Hi Balbir,
On 18-Mar-25 10:58 AM, Balbir Singh wrote:
On 3/6/25 16:45, Bharata B Rao wrote:
Hi,
This is an attempt towards having a single subsystem that accumulates
hot page information from lower memory tiers and does hot page
promotion.
At the heart of this subsystem is a kernel daemon named kpromoted that
does the following:
1. Exposes an API that other subsystems which detect/generate memory
access information can use to inform the daemon about memory
accesses from lower memory tiers.
2. Maintains the list of hot pages and attempts to promote them to
toptiers.
Currently I have added AMD IBS driver as one source that provides
page access information as an example. This driver feeds info to
kpromoted in this RFC patchset. More sources were discussed in a
similar context here at [1].
Is hot page promotion mandated or good to have?

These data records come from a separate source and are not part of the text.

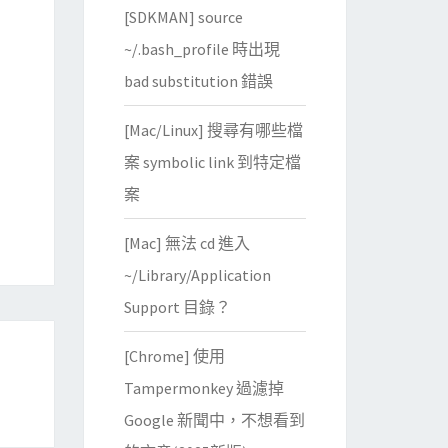
[SDKMAN] source
~/.bash_profile 時出現
bad substitution 錯誤
[Mac/Linux] 搜尋有哪些檔
案 symbolic link 到特定檔
案
[Mac] 無法 cd 進入
~/Library/Application
Support 目錄？
[Chrome] 使用
Tampermonkey 過濾掉
Google 新聞中，不想看到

If you look at the current hot page promotion (NUMAB=2) logic, IIUC an
accessed lower tier page is directly promoted to toptier if enough space
exists in the toptier node. In such cases, it doesn't even bother about
the hot threshold (measure of how recently it was accessed) or migration
rate limiting. This tells me that it in a tiered memory setup, having an
accessed page in toptier is preferrable.
Memory tiers today
are a function of latency and bandwidth, specifically in
mt_aperf_to_distance()
adist ~ k * R(B)/R(L) where R(x) is relatively performance of the
memory w.r.t DRAM. Do we want hot pages in the top tier all the time?
Are we optimizing for bandwidth or latency?
When memory tiering code converts BW and latency numbers into an opaque
metric adistance based on which the node gets placed at an appropriate
position in the tiering hierarchy, I wonder if it is still possible to
say if we are optimizing for bandwidth or latency separately?
This is just an early attempt to check what it takes to maintain
a single source of page hotness info and also separate hot page
detection mechanisms from the promotion mechanism. There are too
many open ends right now and I have listed a few of them below.
<snip>
This is just an early RFC posted now to ignite some discussion
in the context of LSFMM [2].
I look forward to any summary of the discussions
Sure. Thanks,
Bharata.